Consider an object moving along a line with the given velocity v . Assume t is time measured in seconds and velocities have units of \( \frac{\mathrm{m}}{\mathrm{s}} \) a. Determine when the motion is in the positive direction and when it is in the negative direction. b. Find the displacement over the given interval. c. Find the distance traveled over the given interval. \( v(\mathrm{t})=2 \mathrm{t}^{2}-16 \mathrm{t}+30 ;[0,6] \) a. When is the motion in the positive direction? Select the correct choice and, if necessary, fill in the answer box to complete your choice. A. The motion is in the positive direction for t -values in the interval(s) \( [0,3),(5,6] \). (Use a comma to separate answers as needed. Type your answers in interval notation.) B. The motion is never in the positive direction. When is the motion in the negative direction? Select the correct choice and, if necessary, fill in the answer box to complete your choice. A. The motion is in the negative direction for t -values in the interval(s) \( (3,5) \). (Use a comma to separate answers as needed. Type your answers in interval notation.) B. The motion is never in the negative direction. b. The displacement of the particle is 36 m . c. The total distance traveled by the particle is m .

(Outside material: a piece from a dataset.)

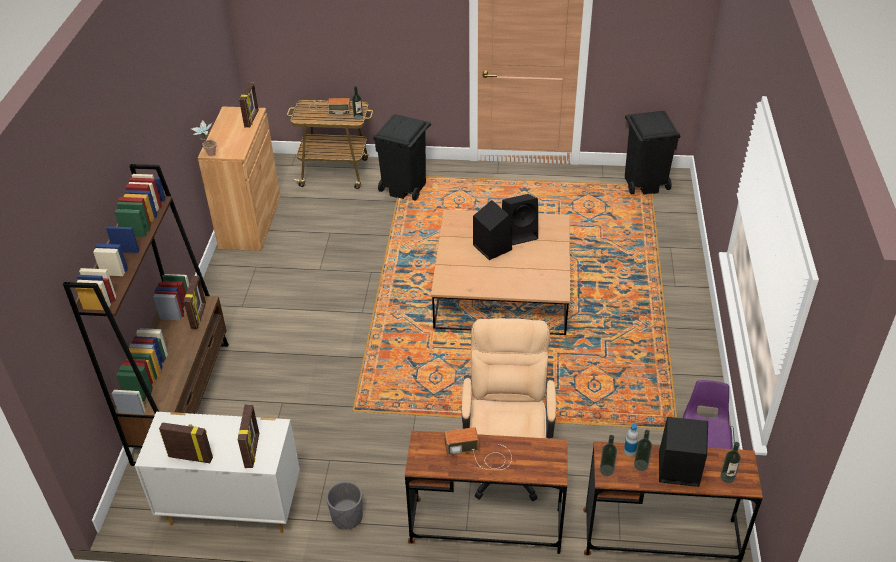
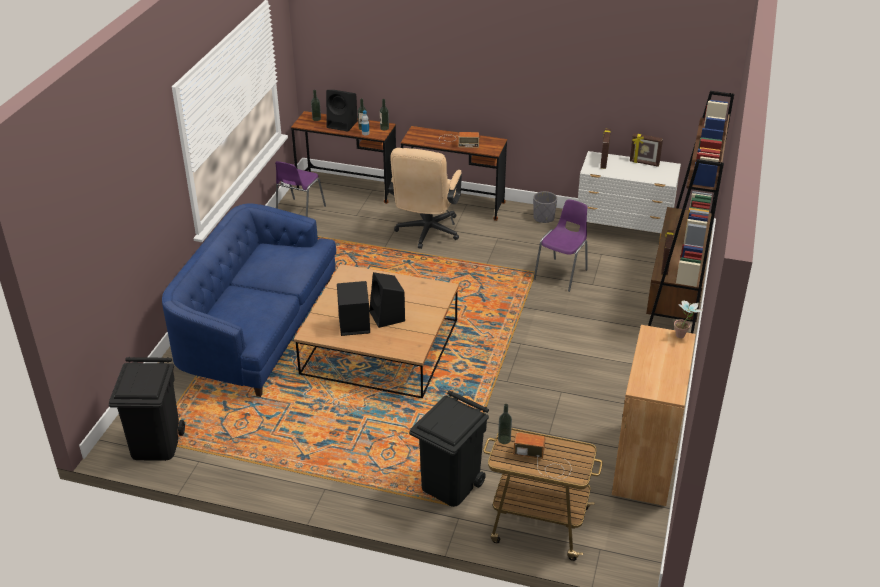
camera: 170 degrees left, 5 degrees down
picture frame [239,82,258,128] -> none
none -> blue sofa [162,203,336,397]
none -> purple chair [534,199,588,292]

To determine the **total distance traveled** by the particle over the interval \([0, 6]\) seconds, we'll analyze the velocity function and calculate the necessary integrals. ## Given: \[ v(t) = 2t^2 - 16t + 30 \quad \text{m/s} \] \[ \text{Interval: } [0, 6] \, \text{seconds} \] ## Steps to Find Total Distance Traveled: 1. **Determine When the Velocity is Zero:** To find when the particle changes direction, set \( v(t) = 0 \): \[ 2t^2 - 16t + 30 = 0 \\ t^2 - 8t + 15 = 0 \quad (\text{Divided by } 2) \] Solving the quadratic equation: \[ t = \frac{8 \pm \sqrt{64 - 60}}{2} = \frac{8 \pm 2}{2} \\ t = 5 \, \text{seconds} \quad \text{and} \quad t = 3 \, \text{seconds} \] Thus, the velocity changes sign at \( t = 3 \) seconds and \( t = 5 \) seconds. 2. **Determine Intervals of Positive and Negative Velocity:** - **Positive Velocity:** \( [0, 3) \) and \( (5, 6] \) seconds - **Negative Velocity:** \( (3, 5) \) seconds *(This aligns with your selections in part (a))* 3. **Calculate Displacement in Each Interval:** The displacement is the integral of velocity over time. However, for total **distance**, we take the absolute value of displacement in each interval. - **From \( t = 0 \) to \( t = 3 \):** \[ \int_{0}^{3} v(t) \, dt = \int_{0}^{3} (2t^2 - 16t + 30) \, dt = 36 \, \text{meters} \] - **From \( t = 3 \) to \( t = 5 \):** \[ \int_{3}^{5} v(t) \, dt = -\frac{8}{3} \, \text{meters} \quad (\text{Negative, so distance is } \frac{8}{3} \, \text{meters}) \] - **From \( t = 5 \) to \( t = 6 \):** \[ \int_{5}^{6} v(t) \, dt = \frac{8}{3} \, \text{meters} \] 4. **Sum the Absolute Displacements:** \[ \text{Total Distance} = 36 + \frac{8}{3} + \frac{8}{3} = 36 + \frac{16}{3} = \frac{124}{3} \, \text{meters} \] \[ \frac{124}{3} \, \text{meters} = 41\frac{1}{3} \, \text{meters} \] ## **Answer to Part (c):** The total distance traveled by the particle over the interval \([0, 6]\) seconds is **\(41\frac{1}{3}\) meters**.